▶ [Seção do documento]:

[Resenha] O eterno marido - Fiódor Dostoievski

 


Sinopse: Escrito entre Os demônios e O idiota e descrito pelo biógrafo Joseph Frank como "uma pequena obra-prima", O eterno marido traz Dostoiévski em sua melhor forma como um dissecador implacável das peculiaridades e fraquezas do caráter humano.No meio da noite, um homem atende a uma batida na porta. O marido de uma antiga amante o espera na soleira, mas ele ainda não sabe se o romance foi descoberto. A partir dessa premissa, se estabelece um intenso debate intelectual, que levará os dois homens a conclusões devastadoras.Em O eterno marido, Dostoiévski destila toda a sua capacidade de construir enredos arrebatadores e ao mesmo tempo filosoficamente profundos. Ao revisitar temas caros ao autor, esta narrativa madura se revela um de seus romances curtos mais bem-acabados e uma das mais sensatas reflexões sobre a dualidade do amor.

Opinião: "O eterno marido"

Enquanto uma manifestação popular-social, o carnaval não representa um fenômeno literário. O carnaval está ligado à cultura social e representa uma forma de contestação e irreverência frente aos poderes constituídos. É no carnaval que a vida carnavalesca consegue neutralizar a distância posta pelos impedimentos hierárquicos habituais, permitindo aos homens o contato familiar sem as barreiras de classe e poder aquisitivo.

▶ [Trechos das linhas]:
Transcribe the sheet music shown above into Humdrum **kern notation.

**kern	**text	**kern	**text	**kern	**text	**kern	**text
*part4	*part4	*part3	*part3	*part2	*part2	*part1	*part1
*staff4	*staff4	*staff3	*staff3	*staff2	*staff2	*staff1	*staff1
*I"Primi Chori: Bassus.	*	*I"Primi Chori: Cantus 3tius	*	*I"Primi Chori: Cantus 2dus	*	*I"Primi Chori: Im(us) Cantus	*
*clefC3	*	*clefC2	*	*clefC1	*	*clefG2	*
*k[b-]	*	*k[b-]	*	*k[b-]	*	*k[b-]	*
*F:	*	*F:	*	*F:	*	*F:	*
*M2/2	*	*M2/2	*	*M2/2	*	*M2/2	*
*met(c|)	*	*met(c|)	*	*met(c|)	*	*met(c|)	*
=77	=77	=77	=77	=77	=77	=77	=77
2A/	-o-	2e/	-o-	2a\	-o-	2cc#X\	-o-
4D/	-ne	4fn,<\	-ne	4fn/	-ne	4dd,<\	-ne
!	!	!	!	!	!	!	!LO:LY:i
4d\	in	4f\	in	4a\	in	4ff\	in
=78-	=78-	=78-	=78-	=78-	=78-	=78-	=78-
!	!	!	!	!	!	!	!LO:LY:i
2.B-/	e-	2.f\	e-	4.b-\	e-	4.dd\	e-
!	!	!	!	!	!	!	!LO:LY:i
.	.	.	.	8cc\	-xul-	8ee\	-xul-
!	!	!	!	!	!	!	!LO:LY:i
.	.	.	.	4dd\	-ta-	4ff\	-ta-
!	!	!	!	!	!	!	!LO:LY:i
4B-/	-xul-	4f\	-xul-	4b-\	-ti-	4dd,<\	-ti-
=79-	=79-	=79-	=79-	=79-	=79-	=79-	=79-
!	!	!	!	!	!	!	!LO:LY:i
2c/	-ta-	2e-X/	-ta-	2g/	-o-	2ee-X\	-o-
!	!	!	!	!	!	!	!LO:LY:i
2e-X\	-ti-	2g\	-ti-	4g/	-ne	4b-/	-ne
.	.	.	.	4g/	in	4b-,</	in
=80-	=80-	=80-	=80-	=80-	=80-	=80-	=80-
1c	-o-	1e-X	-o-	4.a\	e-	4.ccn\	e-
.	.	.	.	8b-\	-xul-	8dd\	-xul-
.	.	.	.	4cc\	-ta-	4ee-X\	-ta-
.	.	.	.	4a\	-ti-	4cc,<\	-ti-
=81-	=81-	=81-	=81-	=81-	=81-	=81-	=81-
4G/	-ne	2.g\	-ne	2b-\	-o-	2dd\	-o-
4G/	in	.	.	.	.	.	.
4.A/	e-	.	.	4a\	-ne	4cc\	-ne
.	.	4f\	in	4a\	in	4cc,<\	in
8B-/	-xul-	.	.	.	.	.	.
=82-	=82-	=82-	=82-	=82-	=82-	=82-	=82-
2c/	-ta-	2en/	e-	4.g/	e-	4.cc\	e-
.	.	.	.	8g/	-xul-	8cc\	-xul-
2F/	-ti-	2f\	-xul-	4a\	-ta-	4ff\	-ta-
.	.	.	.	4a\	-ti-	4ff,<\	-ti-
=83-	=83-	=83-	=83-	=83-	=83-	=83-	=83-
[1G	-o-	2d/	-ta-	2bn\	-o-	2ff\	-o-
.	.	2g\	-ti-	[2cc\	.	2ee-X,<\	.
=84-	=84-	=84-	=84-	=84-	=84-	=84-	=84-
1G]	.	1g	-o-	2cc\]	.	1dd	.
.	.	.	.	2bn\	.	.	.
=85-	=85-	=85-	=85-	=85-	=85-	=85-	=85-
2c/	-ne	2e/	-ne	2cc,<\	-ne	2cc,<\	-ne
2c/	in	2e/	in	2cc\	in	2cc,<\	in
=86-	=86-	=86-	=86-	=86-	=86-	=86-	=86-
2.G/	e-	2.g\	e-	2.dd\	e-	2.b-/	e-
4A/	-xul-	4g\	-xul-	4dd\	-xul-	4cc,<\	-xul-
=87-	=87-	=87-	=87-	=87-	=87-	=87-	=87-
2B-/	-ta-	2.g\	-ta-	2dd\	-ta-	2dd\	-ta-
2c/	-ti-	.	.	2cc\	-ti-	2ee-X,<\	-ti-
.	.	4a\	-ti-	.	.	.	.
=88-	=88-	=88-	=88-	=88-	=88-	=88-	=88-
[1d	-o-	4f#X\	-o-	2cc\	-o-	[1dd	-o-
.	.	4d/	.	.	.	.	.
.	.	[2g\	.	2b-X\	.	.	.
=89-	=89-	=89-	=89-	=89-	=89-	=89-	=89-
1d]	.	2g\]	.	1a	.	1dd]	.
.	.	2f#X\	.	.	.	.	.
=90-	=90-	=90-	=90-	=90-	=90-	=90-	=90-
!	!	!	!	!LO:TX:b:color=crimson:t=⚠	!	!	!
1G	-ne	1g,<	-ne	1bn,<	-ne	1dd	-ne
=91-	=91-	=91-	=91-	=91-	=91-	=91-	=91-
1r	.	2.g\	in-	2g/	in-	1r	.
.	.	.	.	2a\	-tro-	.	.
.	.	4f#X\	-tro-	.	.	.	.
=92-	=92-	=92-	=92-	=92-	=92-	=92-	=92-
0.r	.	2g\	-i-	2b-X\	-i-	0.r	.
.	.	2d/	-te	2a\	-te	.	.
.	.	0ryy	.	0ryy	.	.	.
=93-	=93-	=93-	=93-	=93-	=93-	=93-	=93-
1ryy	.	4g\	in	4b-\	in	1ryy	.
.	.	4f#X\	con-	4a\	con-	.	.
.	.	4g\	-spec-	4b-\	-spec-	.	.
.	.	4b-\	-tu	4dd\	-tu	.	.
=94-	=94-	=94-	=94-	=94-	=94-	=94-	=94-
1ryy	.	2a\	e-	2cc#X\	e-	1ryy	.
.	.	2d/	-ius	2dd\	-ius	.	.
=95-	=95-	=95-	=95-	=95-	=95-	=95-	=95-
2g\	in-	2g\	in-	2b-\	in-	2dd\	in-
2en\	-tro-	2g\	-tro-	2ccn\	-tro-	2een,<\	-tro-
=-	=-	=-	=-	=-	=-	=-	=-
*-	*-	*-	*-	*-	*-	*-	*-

▶ [Exercício 1]: Transcreva literalmente o trecho da resenha de O eterno marido, começando por "Sinopse: Escrito entre Os" e seguindo até "dualidade do amor.".
▶ [Exercício 2]: Dê prosseguimento à resenha de O eterno marido a partir do ponto em que ela termina.
As linhas não guardam relação alguma com a resenha.

▶ [Resultado 1]:
Sinopse: Escrito entre Os demônios e O idiota e descrito pelo biógrafo Joseph Frank como "uma pequena obra-prima", O eterno marido traz Dostoiévski em sua melhor forma como um dissecador implacável das peculiaridades e fraquezas do caráter humano.No meio da noite, um homem atende a uma batida na porta. O marido de uma antiga amante o espera na soleira, mas ele ainda não sabe se o romance foi descoberto. A partir dessa premissa, se estabelece um intenso debate intelectual, que levará os dois homens a conclusões devastadoras.Em O eterno marido, Dostoiévski destila toda a sua capacidade de construir enredos arrebatadores e ao mesmo tempo filosoficamente profundos. Ao revisitar temas caros ao autor, esta narrativa madura se revela um de seus romances curtos mais bem-acabados e uma das mais sensatas reflexões sobre a dualidade do amor.

▶ [Resultado 2]:
Além de eliminar as distâncias sociais, é no carnaval em que ocorrem a ocupação desordenada de espaços públicos e a contestação daquilo que se toma por absoluto. À transposição do espírito carnavalesco para a arte, Mikhail Bakthin atribuiuu o conceito do fenômeno de carnavalização. No campo literário, a carnavalização manifesta-se pela aproximação de elementos díspares e pela remoção de fronteiras entre estilos.

A carnavalização se embrenhou na Literatura e acarretou muitas mudanças para os gêneros ficcionais. Embora não possuam conexão direta com o espírito carnavalesco, diversas produções na Literatura deram novas interpretações para a matéria carnavalesca. Em “O Eterno Marido”, Fiódor Dostoievski dá uma nova complexidade à tradição carnavalesca, passando a abordar nuances do comportamento humano sobre as quais não se pode refletir em um decurso hierarquizado da vida.  

Na trama, Alexei Ivanovitch, ou Veltchaninov, estava em São Petersburgo em pleno verão. Se envolvera em um processo e não tinha expectativas de quando ele teria fim. Embora conseguisse despertar a atenção das mulheres, com quase 40 anos Veltchaninov sequer era casado. Certo dia, durante a madrugada, acredita que seu lar está em vias de sofrer uma invasão.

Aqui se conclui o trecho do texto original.